Let me define that a little more for you. A good sermon does not have extra stuff in it that is unrelated to the thesis. This is fluff. Nor does a good sermon have “flutter” which I define as stuttering on the evidence.
Fluff – In other words, the ball game scores have nothing to do with a sermon, leave them out. This point is a repeat of what I said about.
Flutter – Here when we can prove a point we are making by 100 verses, why do we need to read these references off to the audience. First of all, without reading and explaining them, nobody will believe that they really support our point/thesis. Secondly, it wastes time and insults our listeners by badgering them. To say that there are a lot of verses that support the concept of eternal security is sufficient. You don’t need to put a number on it, nor do you need to actually list them in part or all of them.
But this point needs to be drilled home further. In a good 3 point sermon, you may have 2 or 3 subpoints under each main point. The objective is to convince the listener of the thesis, not overwhelm him by your knowledge. Nobody cares how great knowledge you have, they want to hear what the Bible says. Therefore in subpoint should be basically limited in its support verses to what can be easily managed by the speaker. Here we would think that 2 or at most 3 verses should suffice any subpoint, and maybe 5 to 7 verses if the main point has just supporting verses instead of subpoints.
There is a point of too much becomes a negative load on the sermon. I would also add that too little or poorly exposited verses equally are bad for a sermon. There is a maximum limit that an audience can take of exposition in a sermon, and a good preacher should be choosing the absolute best and most convincing evidence to convince his listeners. It is like a jury and trial. A lawyer that extends and belabors a point, giving poor evidence will not convince the jury. All material in a sermon should be concise and convincing.
(6) Context should not be ignored nor belabored.
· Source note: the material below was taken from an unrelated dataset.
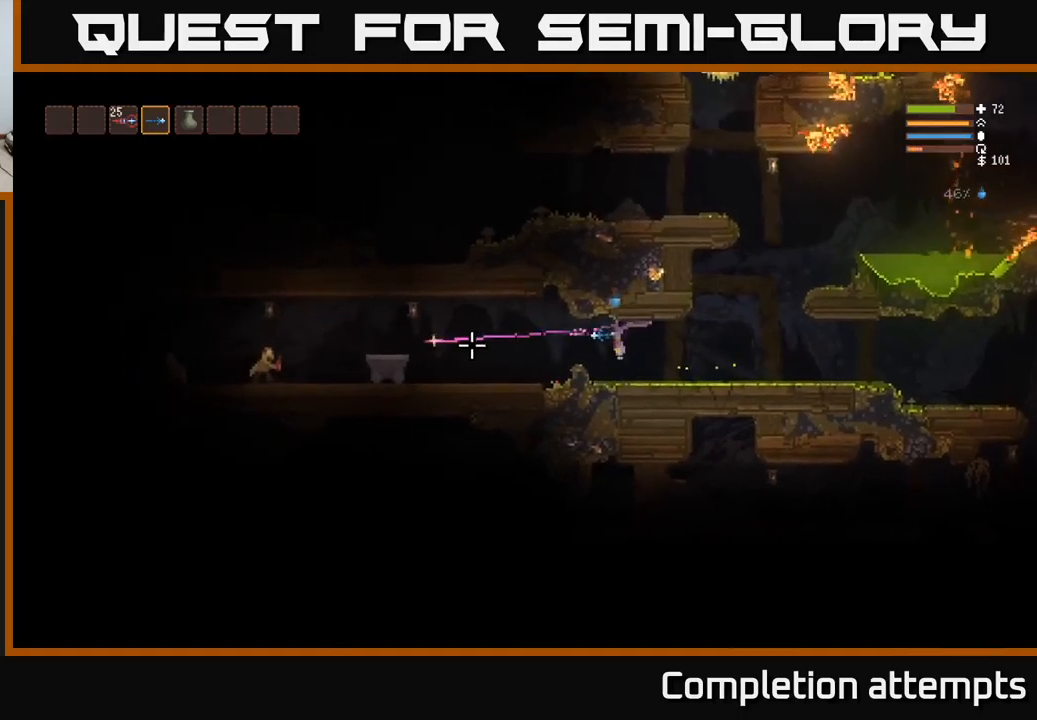
{"buttons": ["R2"], "left_stick": "left", "right_stick": "left", "events": [[17, "L2", "down"], [33, "R2", "up"], [167, "L2", "up"], [417, "R2", "down"]]}
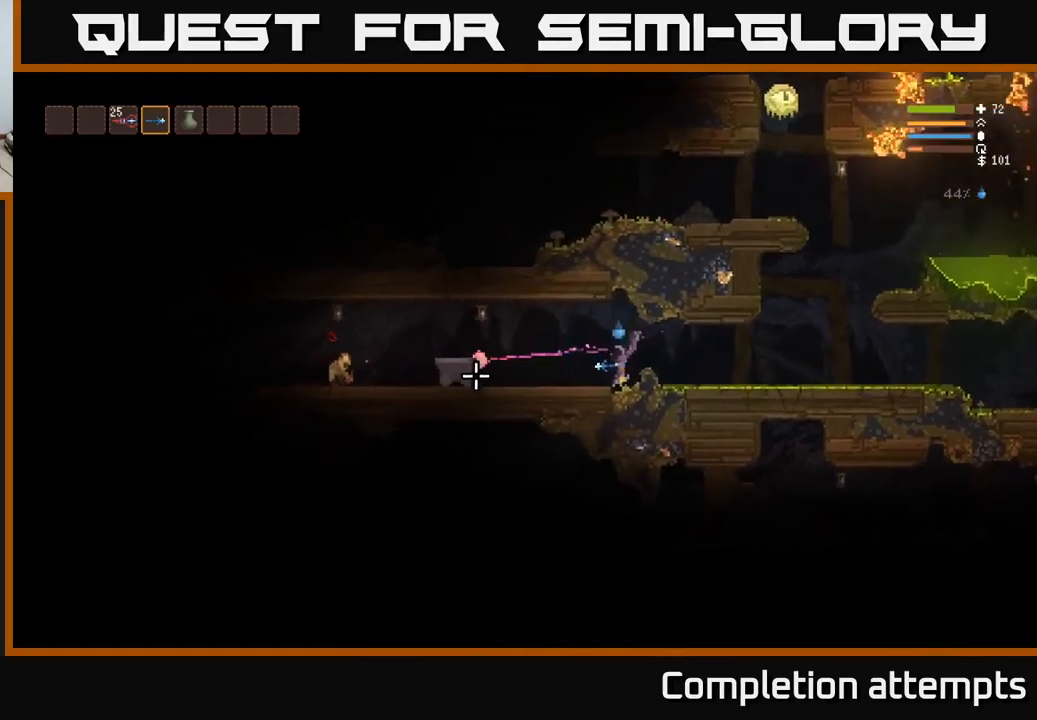
{"buttons": ["R2"], "left_stick": "left", "right_stick": "left", "events": [[33, "R2", "up"], [300, "L2", "down"], [433, "L2", "up"], [433, "R2", "down"]]}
It is unfortunate that Satan comes at us with every thing he can. Many preachers rip a verse from its context, and some even belabor the context to the point that they lose the point of the verse. You should read and study the context of any verse you use in your sermon, but you should not force that on your listeners. Context should be summarized quickly by the preacher, and you should not take the time to distract your listeners by reading 4-10 verses before and after the verse in question you are citing. This causes a distraction, and if it is absolutely necessarily to do, the preacher should understand that upon ending his comments on that verse, he will need to reset the listener into the scheme of things again. He needs to conclude what is the key point of the key verse (trying to play down all the extra information he has just introduced into his sermon), and then fit the verse back into his sermon.
After all that, it is simply better to put a quick contextual summary of what is happening in this passage and then textually read the verse. Anything that distracts from the thesis should be eliminated and avoided.
(7) A sermon should enhance, broaden and deepen your listeners’ relationship with Jesus Christ.
Teaching facts does not help anybody, it only hurts them. As preachers, we need to understand that everything that we teach and preach HAS to RELATE to our relationship with Jesus. It must be alive, vivid, and causing closeness with Jesus. If a sermon does not do that, then it is ineffective. There is a desire in man for communion with God, but that desire can be and often is very easily fulfilled by “religion” instead of a personal relationship with God. That religion is what Satan peddles. So a good sermon must cause the person to relate to Jesus in some way.
The first way is to rebuke over sin. This is a good sermon. The second way is to exhort to justice. Justice or righteousness is simple to do what God expects a good Christian to do.